Describe CD4+ Th17 cells.

Answer 24

Expresses the co-receptor CD4. They help to protect gut mucosa. They produce interleukin 17 and 22. It recruits neutrophils to sites of infection.

Th17 responses are effective against extracellular bacteria and fungi. It’s effective in promoting neutrophil-mediated inflammation and helping Th1 cells to induce phagocytosis and subsequent killing of pathogens.

Question 25

Describe CD4+ Treg cells.

Answer 25

Express the co-receptor CD4, CD25 and FoxP3.
They maintain immune tolerance and suppress immune responses. They produce anti-inflammatory cytokines IL10 and TGFβ. They also have a contact-dependant immunosuppressive effect.

Tregs inhibit the effector functions of CD4+ and CD8+ T-cells. Also, they inhibit the antigen presentation function of B-cells and other antigen-presenting cells.

Question 26

Describe CD8+ cytotoxic T-cells (CTL) and their mechanism of action.

Answer 26

Express the co-receptor CD8. They eliminate intracellular functions. They produce IL2, TNFα and γIFN. They also have a role in anti-tumour immunity and rejection of transplants.
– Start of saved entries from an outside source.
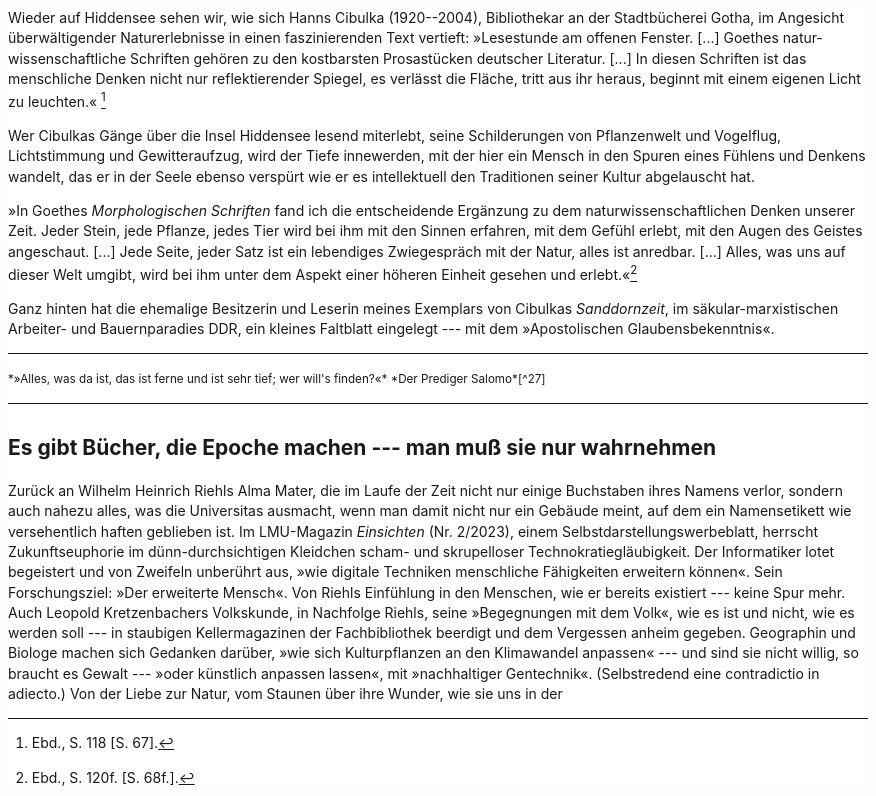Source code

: 
Wieder auf Hiddensee sehen wir, wie sich Hanns Cibulka
(1920--2004), Bibliothekar an der Stadtbücherei Gotha, im
Angesicht überwältigender Naturerlebnisse in einen faszinierenden
Text vertieft: »Lesestunde am offenen Fenster. [...] Goethes
natur­wissenschaftliche Schriften gehören zu den kostbarsten
Prosastücken deutscher Literatur. [...] In diesen Schriften ist
das menschliche Denken nicht nur reflektieren­der Spiegel, es
verlässt die Fläche, tritt aus ihr heraus, beginnt mit einem
eigenen Licht zu leuchten.« [^25]

Wer Cibulkas Gänge über die Insel Hiddensee lesend miterlebt,
seine Schilderungen von Pflanzenwelt und Vogelflug, Lichtstimmung
und Gewitteraufzug, wird der Tiefe innewerden, mit der hier ein
Mensch in den Spuren eines Fühlens und Denkens wandelt, das er in
der Seele ebenso verspürt wie er es intellektuell den Traditionen
seiner Kultur abgelauscht hat.

»In Goethes *Morphologischen Schriften* fand ich die
entscheidende Ergänzung zu dem naturwissenschaftlichen Denken
unserer Zeit. Jeder Stein, jede Pflanze, jedes Tier wird bei ihm
mit den Sinnen erfahren, mit dem Gefühl erlebt, mit den Augen des
Geistes angeschaut. \[...\] Jede Seite, jeder Satz ist ein
lebendiges Zwiegespräch mit der Natur, alles ist
anredbar. \[...\] Alles, was uns auf dieser Welt umgibt, wird bei
ihm unter dem Aspekt einer höheren Einheit gesehen und
erlebt.«[^26]

Ganz hinten hat die ehemalige Besitzerin und Leserin meines
Exemplars von Cibulkas *Sanddornzeit*, im säkular-marxistischen
Arbeiter- und Bauernparadies DDR, ein kleines Faltblatt eingelegt
--- mit dem »Apostolischen Glaubensbekenntnis«.

--- 
<small>
*»Alles, was da ist, das ist ferne und ist sehr tief; wer will's
finden?«*  
*Der Prediger Salomo*[^27]
</small>

---

## Es gibt Bücher, die Epoche machen --- man muß sie nur wahrnehmen

Zurück an Wilhelm Heinrich Riehls Alma Mater, die im Laufe der
Zeit nicht nur einige Buchstaben ihres Namens verlor, sondern
auch nahezu alles, was die Universitas ausmacht, wenn man damit
nicht nur ein Gebäude meint, auf dem ein Namensetikett wie
versehentlich haften geblieben ist. Im LMU-Magazin *Einsichten*
(Nr.&nbsp;2/2023), einem Selbstdarstellungswerbeblatt, herrscht
Zukunftseuphorie im dünn-durchsichti­gen Kleidchen scham- und
skrupelloser Technokratiegläubigkeit. Der Informatiker lotet
begeistert und von Zweifeln unberührt aus, »wie digitale
Techniken menschliche Fähigkeiten erweitern können«. Sein
Forschungsziel: »Der erweiterte Mensch«. Von Riehls Einfühlung in
den Menschen, wie er bereits existiert --- keine Spur mehr. Auch
Leopold Kretzenbachers Volkskunde, in Nachfolge Riehls, seine
»Begegnungen mit dem Volk«, wie es ist und nicht, wie es werden
soll --- in staubigen Kellermagazinen der Fachbibliothek beerdigt
und dem Vergessen anheim gegeben. Geographin und Biologe machen
sich Gedanken darüber, »wie sich Kulturpflanzen an den
Klima­wandel anpassen« --- und sind sie nicht willig, so braucht
es Gewalt --- »oder künstlich anpassen lassen«, mit »nachhaltiger
Gentechnik«. (Selbstredend eine contradictio in adiecto.) Von der
Liebe zur Natur, vom Staunen über ihre Wunder, wie sie uns in der

[^1]: Wolfhart Pannenberg: *Was ist der Mensch? Die Anthropologie
[^2]: Nach Nils Björn Schulz: *Kritik und Verantwortung. Irrwege
[^3]: Wilhelm Heinrich Riehl: *Die Naturgeschichte des Volkes als
[^4]: Manfred Seifert: Arbeitskulturen --- Mentalitäten --
[^5]: Hanns Cibulka: *Sanddornzeit. Tagebuchblätter von
[^6]: Cibulka nennt seinen Gesprächspartner stets nur: »der
[^7]: Ebd., S.&nbsp;75&nbsp;f. \[S.&nbsp;44\].
[^8]: Jean-Henri Fabre: *Das offenbare Geheimnis. Aus dem
[^9]: Und vice versa: Wer sich der gängigen kalten, andere
[^10]: Der Ethnologe Wolfgang Haberland (1922--2015) berichtet
[^11]: Fabre: Geheimnis (1961/1987), wie Anm.&nbsp;8,
[^12]: Es wäre an der Zeit, den Wesenskern diese mißbrauchten
[^13]: Adolf Portmann: Die Gestalt, das Geheimnis des
[^14]: Wie es der geschätzte Kommentator »Gracchus« auf einer
[^15]: Portmann: *Gestalt* (1973), wie Anm.&nbsp;13, S.&nbsp;49.
[^16]: »Eine gigantische Vernichtung von Erinnerung« nannte ein
[^17]: Portmann: *Gestalt* (1973), wie Anm. 13, S. 65.
[^18]: Cibulka: *Sanddornzeit* (1971), wie Anm. 5, S. 102 \[S. 57\].
[^19]: Adolf Portmann: *Zoologie und das neue Bild des Menschen.
[^20]: Wolfhart Pannenberg: *Anthropologie in theologischer
[^21]: Zu Portmanns Anthropologie siehe: Joachim Fischer:
[^22]: Florianne Koechlin: Don Quijote der Laboratorien. In: Die
[^23]: Adolf Portmann, Goethes Morphologie in unserer Zeit. In:
[^24]: Cibulka: *Sanddornzeit* (1971), wie Anm.&nbsp;5,
[^25]: Ebd., S. 118 \[S. 67\].
[^26]: Ebd., S. 120f. \[S. 68f.\].
[^27]: Der Prediger Salomo (Kohelet) 7, 24. --- Zitiert in: Botho Strauß,:
[^28]: Cibulka: *Sanddornzeit* (1971), wie Anm. 5, S. 119 \[S. 68\].
[^29]: Nikolaus Lobkowicz: *Was brachte uns das Konzil?*
[^30]: Das Kapitel über Ratzingers Zeit als Erzbischof von München und
[^31]: Lobkowicz: *Konzil* (1986), wie Anm. 29, S.&nbsp;78.
[^32]: Lobkowicz hätte schreiben müssen: in den Großstädten
[^33]: Lobkowicz: *Konzil* (1986), wie Anm. 29, S.&nbsp;17&nbsp;f.
[^34]: Christoph Kürzeder: *Als die Dinge heilig waren. Gelebte
[^35]: Romano Guardini: *Wahrheit des Denkens und Wahrheit des
[^36]: Pannenberg: *Mensch* (1962/1985), wie Anm.&nbsp;1,
[^37]: Zitiert nach: Hans Sedlmayr: *Die Revolution der modernen
[^38]: Uwe Jochum: *Kritik der Neuen Medien. Ein eschatologischer
[^39]: Martin Lindauer: Fabre und die Insektenforschung unserer
[^40]: Ebd., S. 332.
[^41]: Adolf Portmann: Nachwort. In: Fabre: *Geheimnis* (1961/1987), wie
[^42]: Auch wenn es seinem ehemaligen Schüler schwerfällt, es zu
[^43]: Aus einem unveröffentlichten Gespräch mit Pater Otmar,
[^44]: Fabre: *Geheimnis* (1961/1987), wie Anm.&nbsp;8, S.&nbsp;103.
[^45]: Tsunetomo Yamamoto: *Hagakure. Der Weg des Samurei.*
[^46]: Der Prediger Salomo (Kohelet) 3,1.
[^47]: Zitiert nach: Markus Ritter: Die Biologie Adolf Portmanns
[^48]: Koechlin: *Don Quijote* (2004), wie Anm.&nbsp;22.
[^49]: Heinrich Fries: *Abschied von Gott? Ein Theologe antwortet.*
[^50]: Heinrich Fries: Nachwort. In: Hans Schwarz: *Verstehen wir das
[^51]: Michel Foucault: *Die Ordnung des Diskurses. Inauguralvorlesung am
[^52]: Wolfgang Kaschuba: *Einführung in die Europäische
[^53]: Leopold Kretzenbacher: *Ethnologia
[^54]: Zitiert nach ebd., S. 115.
[^55]: Klappentext zu: Werner Bergengruen: *Der Tod von
[^56]: Portmann: Nachwort, wie Anm. 45, S.&nbsp;308.
[^57]: Im letzten Jahr nahm ich an einer Fronleichnamsprozession
[^58]: Michel Houellebecq: *Ausweitung der Kampfzone.*
[^59]: Grafs Nachruf bezieht sich hier auf: Pannenberg:
[^60]: Pannenberg: *Anthropologie* (1983), wie Anm.&nbsp;20,
[^61]: Verweis auf Schmitts *Verfassungslehre* (1928)
[^62]: Götz Kubitschek,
They kill infected cells in an antigen-specific and cell-contact-dependent manner.

MECHANISM OF ACTION
Contact with the cell delivers a ‘lethal hit’.
It releases cytolytic molecules from its intracellular stores that trigger apoptosis in the target cell.
The CTL can then detach and target another cell.

Question 27

Describe the CTL cytolytic proteins.

Answer 27

PERFORIN: forms pores in target cell membranes, allowing the entry of granzymes
GRANZYMES (A, B, and C): serine-esterase proteases that induce apoptosis

This acts at a specific synapse between the CTL and the target, thus limiting any ‘collateral’ damage. It involved cytoskeletal reorganisation and granule release.

Granzymes activate caspases, which lead to apoptosis (Granzyme B can trigger the mitochondrial apoptotic pathway).
FasL (on the CTL) ligates the Fas receptor (on target cells), which also leads to the activation of caspases, which ultimately leads to apoptosis.

The killing of infected cells by CTL eliminates the reservoirs of infection.